Tout le monde n'a pas la chance d'être orphelin
Tout le monde n’a pas la chance d’être orphelin...» Que recouvre cette antiphrase caustique ? Ou plutôt qui se cache derrière ? Un père orphelin, survivant de la Shoah, s’adressant à sa fille. Marianne Rubinstein, l’adolescente d’alors, a été marquée par cette formule paradoxale. Des années plus tard, elle a voulu en sonder toute la complexité généalogique.
Les dizaines de milliers de Juifs français disparus pendant la guerre, ceux qui ne sont jamais revenus des camps d'extermination, ont «donné naissance» à une génération d'orphelins de la Shoah. Et ceux-ci ont à leur tour eu des enfants, fils et filles nés de parents orphelins. C'est à ces derniers que l'auteur de ce livre a choisi de donner la parole.
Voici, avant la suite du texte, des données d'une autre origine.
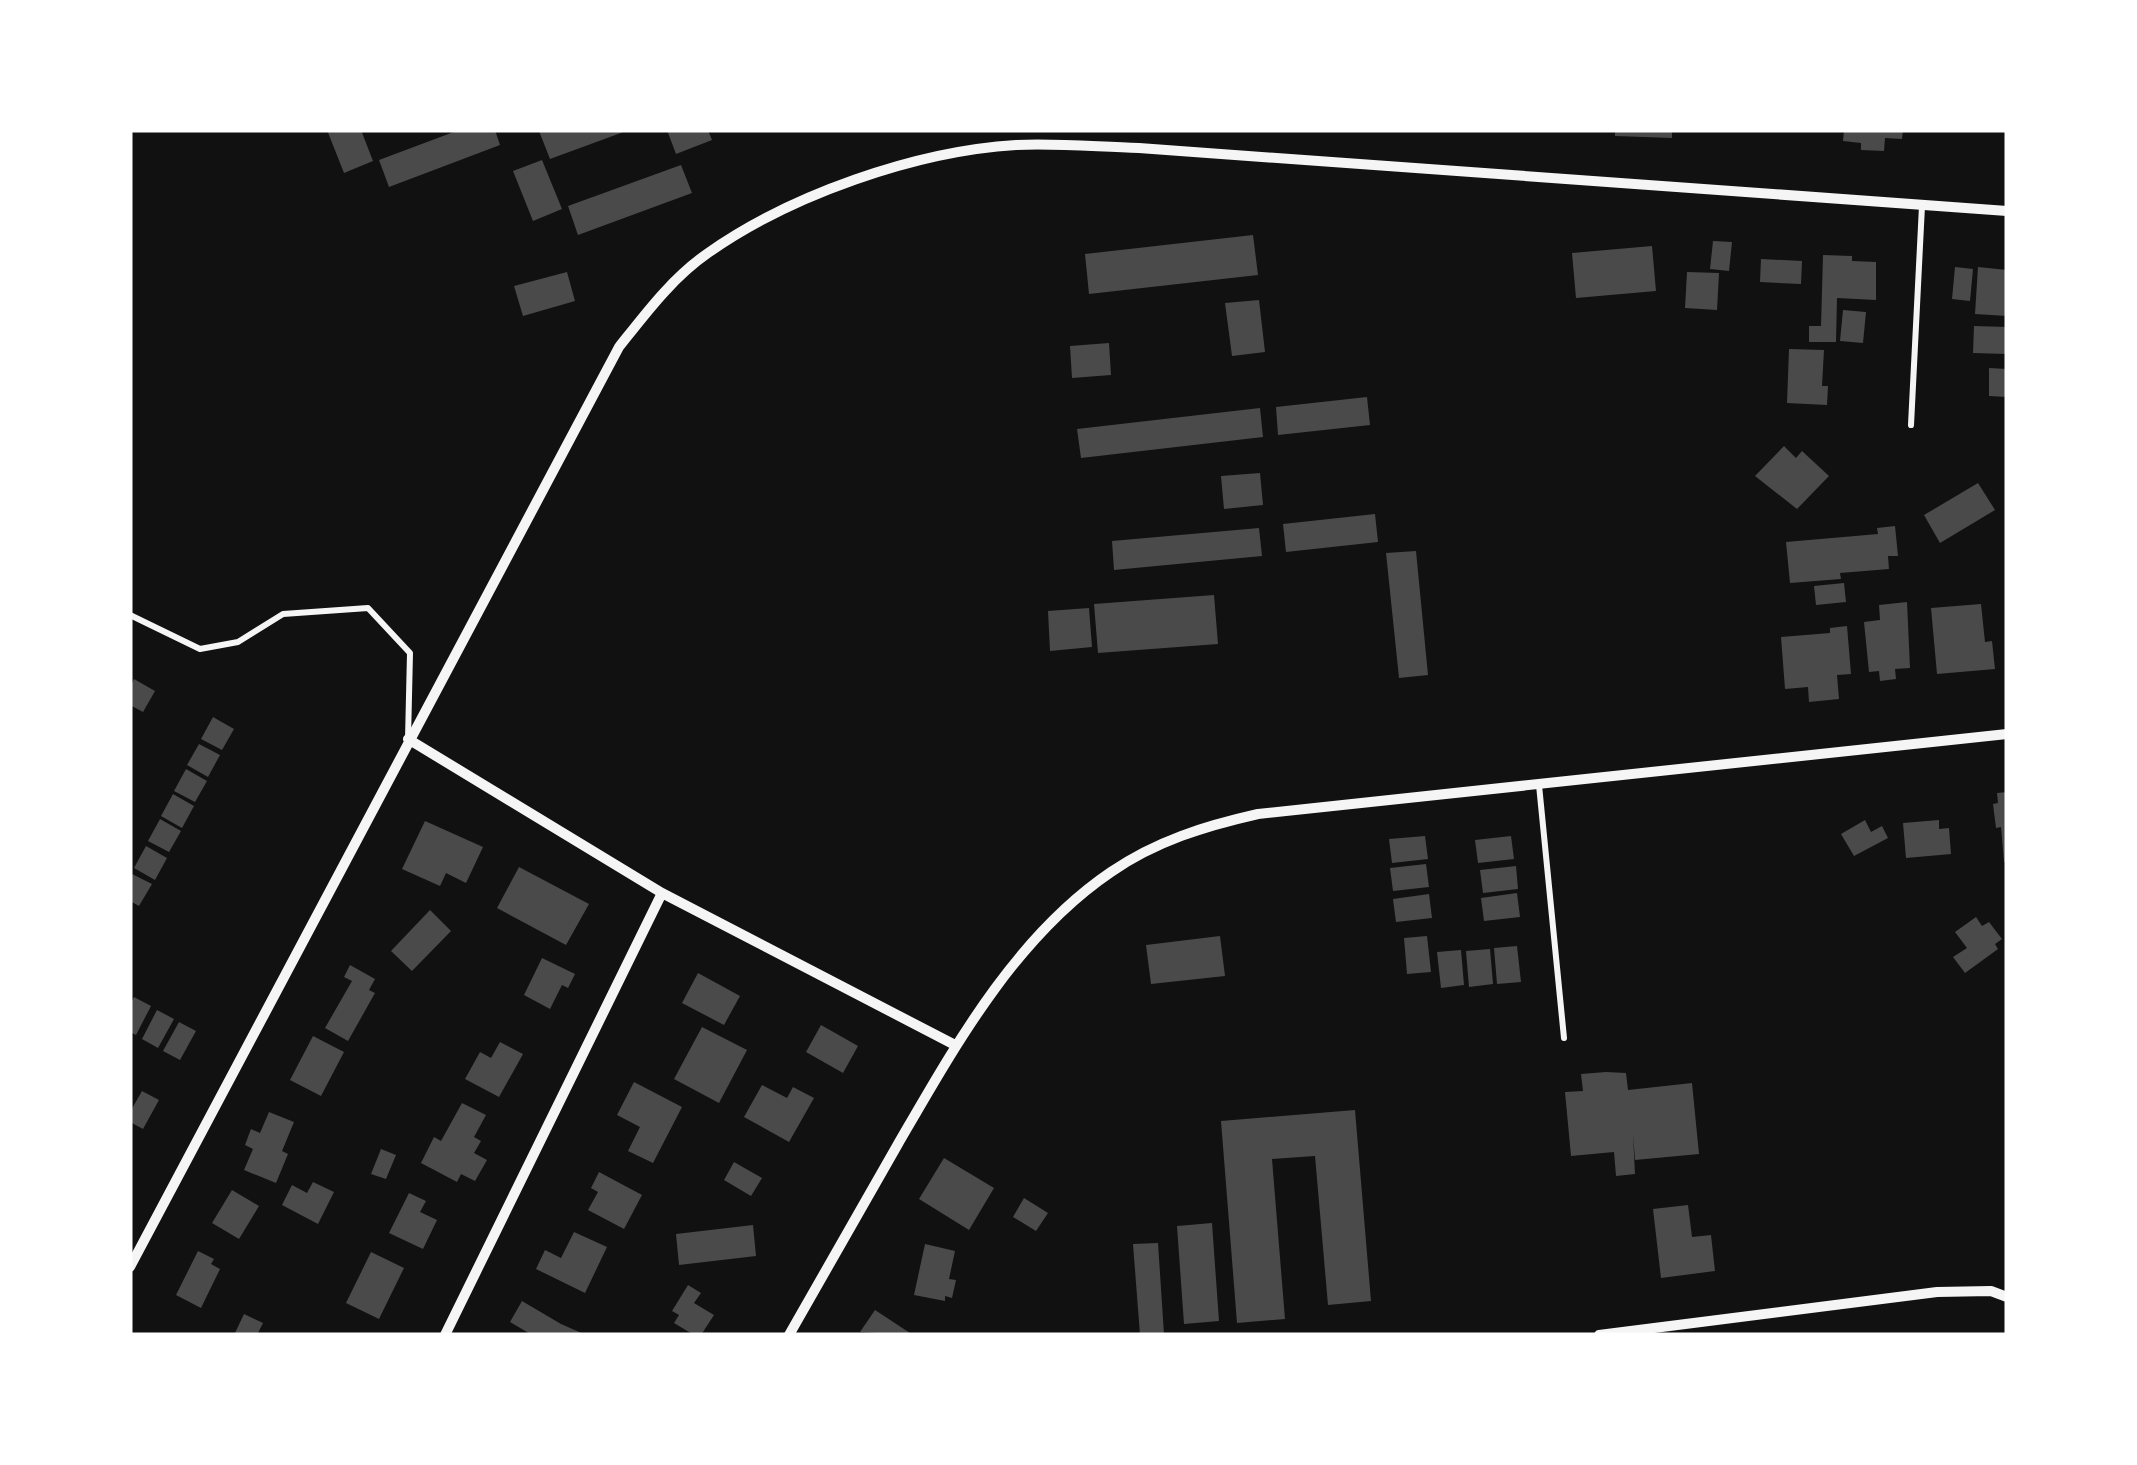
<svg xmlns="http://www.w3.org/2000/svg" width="2137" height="1465" font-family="'Exo 2',sans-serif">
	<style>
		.building { fill: #4a4a4a }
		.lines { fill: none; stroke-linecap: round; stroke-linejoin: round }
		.service { stroke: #f5f5f5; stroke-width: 6 }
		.minor { stroke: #f5f5f5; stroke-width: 10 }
	</style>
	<rect width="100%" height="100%" fill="#111"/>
	<path class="building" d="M327,130h34l12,31 -29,12z
		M459,130h36l5,15 -111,42 -10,-27z
		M542,130h87l-79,29 -11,-28z
		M667,130h41l4,10 -36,14z
		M1615,130h57v8l-57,-2z
		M1844,130h59l-1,9 -17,-1 -1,13 -23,-1v-7l-18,-2z
		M542,160l20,49 -29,12 -20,-50z
		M681,165l11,28 -114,42 -10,-29z
		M1253,235l5,40 -169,19 -4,-40z
		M1713,241l19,1 -3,29 -19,-2z
		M1652,246l4,45 -80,7 -4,-45z
		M1823,255l29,1v5l24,1v38l-39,-2 -1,44h-27v-16h12z
		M1761,259l41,2 -1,23 -41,-2z
		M1955,267l18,2 -3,32 -18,-2z
		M1978,267l29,3v46l-32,-2z
		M567,272l8,29 -52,15 -9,-30z
		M1687,272l32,1 -2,37 -32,-2z
		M1259,300l6,52 -33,4 -7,-53z
		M1843,310l23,2 -3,31 -23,-2z
		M1974,326l33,1v27l-34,-1z
		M1109,343l2,32 -39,3 -2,-32z
		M1789,349l35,1 -2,36h6l-1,19 -40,-2z
		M1989,368l18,1v28l-18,-1z
		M1367,397l3,28 -92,10 -2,-28z
		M1260,408l3,29 -182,21 -4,-29z
		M1784,446l12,12 6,-7 27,25 -32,33 -42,-33z
		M1260,473l3,32 -39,4 -3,-33z
		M1978,483l17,27 -55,33 -16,-28z
		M1375,514l3,28 -92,10 -3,-28z
		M1895,526l3,30h-10l1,13 -49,4 1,6 -51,4 -4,-41 92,-8 -1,-6z
		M1259,528l3,28 -148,14 -2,-29z
		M1416,551l12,124 -29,3 -13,-125z
		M1844,583l2,19 -30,3 -2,-19z
		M1214,595l4,49 -120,9 -4,-49z
		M1907,602l3,66 -15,1 1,10 -16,2 -1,-10 -10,1 -5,-50 16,-2 -1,-15z
		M1981,604l4,38 7,-1 3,28 -58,5 -6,-66z
		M1089,608l3,39 -42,4 -2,-40z
		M1847,626l4,48 -14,1 2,24 -30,3 -1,-15 -23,2 -4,-52 49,-4v-5z
		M134,679l21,12 -12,21 -13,-7v-18z
		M213,717l21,12 -12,21 -21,-11z
		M199,744l21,11 -12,22 -21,-12z
		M186,769l21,12 -12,21 -21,-11z
		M2007,792v70h-3l-3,-35 -5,1 -3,-24 5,-1 -1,-10z
		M173,794l21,12 -12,22 -21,-12z
		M160,819l21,12 -12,21 -21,-11z
		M1865,820l6,12 11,-6 6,12 -34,18 -13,-22z
		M1939,820v9l10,-1 2,26 -45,4 -3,-35z
		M425,821l58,26 -17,36 -20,-10 -6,13 -38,-17z
		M1425,836l3,23 -36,4 -3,-24z
		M1511,836l3,23 -36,4 -3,-23z
		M146,846l21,12 -12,22 -21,-12z
		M1426,864l3,23 -36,4 -3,-23z
		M1516,866l2,23 -35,4 -3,-23z
		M519,867l70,37 -23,41 -69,-37z
		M130,873l22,11 -13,22 -9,-5z
		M1517,893l3,24 -36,4 -3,-23z
		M1429,894l3,24 -36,4 -3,-23z
		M430,910l21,21 -39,40 -21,-20z
		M1976,917l6,9 7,-4 13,17 -7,5 3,5 -33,24 -12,-16 14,-9 -12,-16z
		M1220,936l5,40 -74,8 -5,-39z
		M1427,936l4,36 -24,2 -3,-36z
		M1517,946l4,36 -24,2 -3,-36z
		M1490,949l3,35 -24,3 -3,-36z
		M1461,950l3,35 -23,3 -4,-36z
		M542,958l33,16 -7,14 -6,-3 -12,24 -26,-14z
		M350,965l25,14 -6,11 6,3 -27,48 -23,-13 27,-47 -8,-4z
		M698,973l42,23 -16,29 -42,-22z
		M134,997l17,9 -15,29 -6,-3v-27z
		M157,1010l17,9 -16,29 -16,-9z
		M179,1022l17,9 -16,29 -17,-9z
		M821,1025l37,21 -15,27 -37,-21z
		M702,1027l45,23 -28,53 -45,-24z
		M313,1036l31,16 -23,44 -31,-16z
		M500,1042l23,12 -24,43 -34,-18 15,-27 11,6z
		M1606,1072l20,1 2,17 64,-7 7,71 -64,6 -2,-26 2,40 -19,2 -2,-24 -43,4 -6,-64 18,-1 -2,-17z
		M634,1082l48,25 -29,56 -25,-12 12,-24 -23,-12z
		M762,1085l25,13 6,-11 21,11 -25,44 -45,-25z
		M142,1091l17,9 -16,29 -13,-7v-10z
		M462,1103l24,12 -12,22 7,4 -7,12 13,7 -12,21 -14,-7 -4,8 -36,-19 13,-26 7,4z
		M1355,1110l16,191 -43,4 -13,-149 -43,3 13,160 -48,4 -16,-202z
		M269,1112l25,10 -12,29 6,3 -12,29 -32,-13 9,-21 -8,-4 6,-16 9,4z
		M381,1149l15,6 -10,24 -15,-5z
		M944,1158l50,30 -25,42 -50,-31z
		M734,1162l28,16 -11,18 -27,-16z
		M599,1172l43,23 -18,34 -36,-19 10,-18 -7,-4z
		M313,1182l21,10 -16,32 -36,-19 10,-20 15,8z
		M232,1190l27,16 -20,33 -27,-16z
		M409,1193l17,8 -6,11 17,8 -14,29 -34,-16z
		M1024,1198l24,15 -12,18 -23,-14z
		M1688,1205l4,32 19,-2 4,36 -54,7 -8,-69z
		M1212,1223l7,98 -35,3 -7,-98z
		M753,1225l3,31 -77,9 -3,-31z
		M574,1232l33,15 -22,46 -49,-24 9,-19 16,8z
		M1158,1243l6,91 -24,1 -7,-91z
		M925,1244l30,7 -6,28 7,1 -4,18 -7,-2v5l-31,-6z
		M198,1251l16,8 -3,5 9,5 -19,39 -25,-13z
		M371,1252l33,16 -25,51 -33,-16z
		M688,1285l13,8 -7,10 20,12 -13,20h-7l-20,-12 5,-8 -7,-4z
		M522,1301l39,23 25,11h-54l-22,-13z
		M875,1310l38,25 -53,-3z
		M244,1314l19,9 -6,12h-23z"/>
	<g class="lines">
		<path class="service" d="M1911,425l11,-219
			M130,615l70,34 38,-7 45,-28 85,-6 42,45 -2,86
			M1539,785l25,253"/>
		<path class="minor" d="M408,739l254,154 293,152
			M130,1267l489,-920c27,-34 53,-69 89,-94 82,-58 208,-102 308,-108 41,-2 82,2 123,3l868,63
			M445,1335l217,-442
			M789,1335c36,-64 73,-127 109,-191 57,-98 117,-207 213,-272 45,-31 94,-46 147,-58l749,-80
			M1599,1335l338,-43 54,-1 16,6"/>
	</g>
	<rect width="2137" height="1465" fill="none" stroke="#ffffff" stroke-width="265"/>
</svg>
En marge de son travail universitaire, Marianne Rubinstein s'est efforcée pendant plusieurs années de recueillir les témoignages de cette «troisième génération». Elle a enregistré de nombreux entretiens qu'elle retranscrit ici, tout en leur adjoignant quelques notations sur la personnalité des interviewés. Cette quinzaine de portraits – dont elle a préservé l'anonymat – alternent aussi avec les souvenirs autobiographiques de l'auteur, indissociables de ceux de son père. Dans une intention plus littéraire ou musicale que strictement scientifique, Marianne Rubinstein développe une approche sensible que Serge Klarsfeld qualifie dans sa préface de nécessaire.